Perhaps I best came to understand the meaning of the gift of friendship in Kenya. For quite a while the Masai Mara was my spiritual as well as physical home. I was very attached to the place and the people, the Kenyan tribespeople I worked with. There were two in particular – Kiprash and Nabaala – who had no education and knew nothing of my world but they accepted me into theirs. I basically hung out with these guys, drank their curdled milk out of smoky gourds, ate their roasted goat, slept in their huts made of mud and cow dung. We even had a herd of sheep in partnership although none of my sheep ever seemed to get pregnant while theirs all multiplied. I suppose that mine must have been either frigid or lesbian. But at least I could help them in someway. In these circumstances we became friends.

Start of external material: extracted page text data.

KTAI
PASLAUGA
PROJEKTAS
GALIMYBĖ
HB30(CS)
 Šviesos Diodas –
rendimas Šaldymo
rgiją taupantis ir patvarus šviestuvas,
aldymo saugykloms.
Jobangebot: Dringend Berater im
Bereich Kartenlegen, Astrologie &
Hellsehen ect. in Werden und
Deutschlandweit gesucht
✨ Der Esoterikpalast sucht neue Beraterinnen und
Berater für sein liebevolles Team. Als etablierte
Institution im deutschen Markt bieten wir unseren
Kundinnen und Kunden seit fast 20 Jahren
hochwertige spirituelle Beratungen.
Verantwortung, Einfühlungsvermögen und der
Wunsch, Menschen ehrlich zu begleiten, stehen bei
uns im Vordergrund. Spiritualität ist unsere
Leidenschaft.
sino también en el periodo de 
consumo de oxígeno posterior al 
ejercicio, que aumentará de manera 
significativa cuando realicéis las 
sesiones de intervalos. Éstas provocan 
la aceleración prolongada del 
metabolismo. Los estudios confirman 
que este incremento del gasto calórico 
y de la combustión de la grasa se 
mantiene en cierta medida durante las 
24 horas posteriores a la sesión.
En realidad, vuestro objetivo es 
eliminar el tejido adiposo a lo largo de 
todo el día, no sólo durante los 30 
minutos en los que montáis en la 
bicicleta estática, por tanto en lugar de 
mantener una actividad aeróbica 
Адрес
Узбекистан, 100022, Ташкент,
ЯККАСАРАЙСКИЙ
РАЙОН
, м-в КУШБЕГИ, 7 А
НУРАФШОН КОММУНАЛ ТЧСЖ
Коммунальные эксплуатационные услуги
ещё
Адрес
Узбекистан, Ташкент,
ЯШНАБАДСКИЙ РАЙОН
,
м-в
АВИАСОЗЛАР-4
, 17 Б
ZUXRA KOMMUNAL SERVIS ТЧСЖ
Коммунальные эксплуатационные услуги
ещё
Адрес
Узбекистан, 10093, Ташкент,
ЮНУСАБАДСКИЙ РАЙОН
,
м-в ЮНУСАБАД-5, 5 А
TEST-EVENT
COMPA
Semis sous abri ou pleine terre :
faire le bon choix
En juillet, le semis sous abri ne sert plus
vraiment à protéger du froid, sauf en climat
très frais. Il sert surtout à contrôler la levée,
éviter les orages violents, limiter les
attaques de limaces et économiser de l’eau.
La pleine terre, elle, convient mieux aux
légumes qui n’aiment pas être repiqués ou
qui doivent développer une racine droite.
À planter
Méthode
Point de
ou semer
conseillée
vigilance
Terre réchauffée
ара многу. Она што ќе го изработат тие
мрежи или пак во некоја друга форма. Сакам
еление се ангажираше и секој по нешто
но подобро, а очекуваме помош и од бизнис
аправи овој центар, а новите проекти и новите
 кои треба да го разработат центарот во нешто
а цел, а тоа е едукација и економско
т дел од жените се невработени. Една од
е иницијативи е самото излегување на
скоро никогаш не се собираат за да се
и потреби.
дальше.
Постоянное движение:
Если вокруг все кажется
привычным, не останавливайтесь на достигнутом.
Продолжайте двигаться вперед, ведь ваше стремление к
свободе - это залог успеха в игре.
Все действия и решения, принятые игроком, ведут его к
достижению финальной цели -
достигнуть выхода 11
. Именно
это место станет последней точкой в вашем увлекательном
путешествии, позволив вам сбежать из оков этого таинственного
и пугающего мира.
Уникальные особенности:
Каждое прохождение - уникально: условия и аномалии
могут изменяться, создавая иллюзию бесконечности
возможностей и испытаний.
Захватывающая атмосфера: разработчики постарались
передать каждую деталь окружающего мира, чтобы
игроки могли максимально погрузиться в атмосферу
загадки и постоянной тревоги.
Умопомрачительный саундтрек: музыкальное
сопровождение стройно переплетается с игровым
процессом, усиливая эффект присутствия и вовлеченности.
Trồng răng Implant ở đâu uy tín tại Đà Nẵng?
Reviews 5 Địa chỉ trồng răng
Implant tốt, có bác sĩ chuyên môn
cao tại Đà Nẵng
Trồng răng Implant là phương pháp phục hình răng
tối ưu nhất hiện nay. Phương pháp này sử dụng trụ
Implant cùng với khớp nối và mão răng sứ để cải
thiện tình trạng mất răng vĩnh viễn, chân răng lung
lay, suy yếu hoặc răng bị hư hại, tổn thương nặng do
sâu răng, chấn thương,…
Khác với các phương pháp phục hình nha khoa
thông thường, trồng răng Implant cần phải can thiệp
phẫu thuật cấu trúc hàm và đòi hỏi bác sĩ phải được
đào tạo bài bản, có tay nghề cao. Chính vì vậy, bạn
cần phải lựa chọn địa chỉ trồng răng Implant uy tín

One day I made Kiprash a gift of my Akubra which he had often admired. It was a way of marking our friendship, when even at the best of times our spoken communication was limited. The next time I saw that hat was on the head of a scrawny, near-naked Masai I didn’t know and it looked as if every cow in Masai-land had pissed, shat and trodden upon it. At first I couldn’t believe it. Was that what Kiprash thought of our friendship – to just give away the hat I had given him? And to see it in that state. Last time he’s getting something from me, I thought.

Then I realised it: I had given him the hat. It was now his to do what he wanted with. And I saw that that was what real friendship was, too. You give it and what the other person does with it is up to them. Gifts should come without strings. Kiprash had taken my gift of friendship and passed it on. I should be grateful. I realise that it doesn’t always happen that way, but how funny that it should happen in the middle of Africa. And when it doesn’t happen that way what can you do but give it to someone else like my black friend with no education who knows what to do with it.

I may never see Kiprash again, I don’t know. My life is a long way from Africa now in the crowded wastes of Europe. Living here it isn’t hard to imagine how two world wars could have started in the vicinity.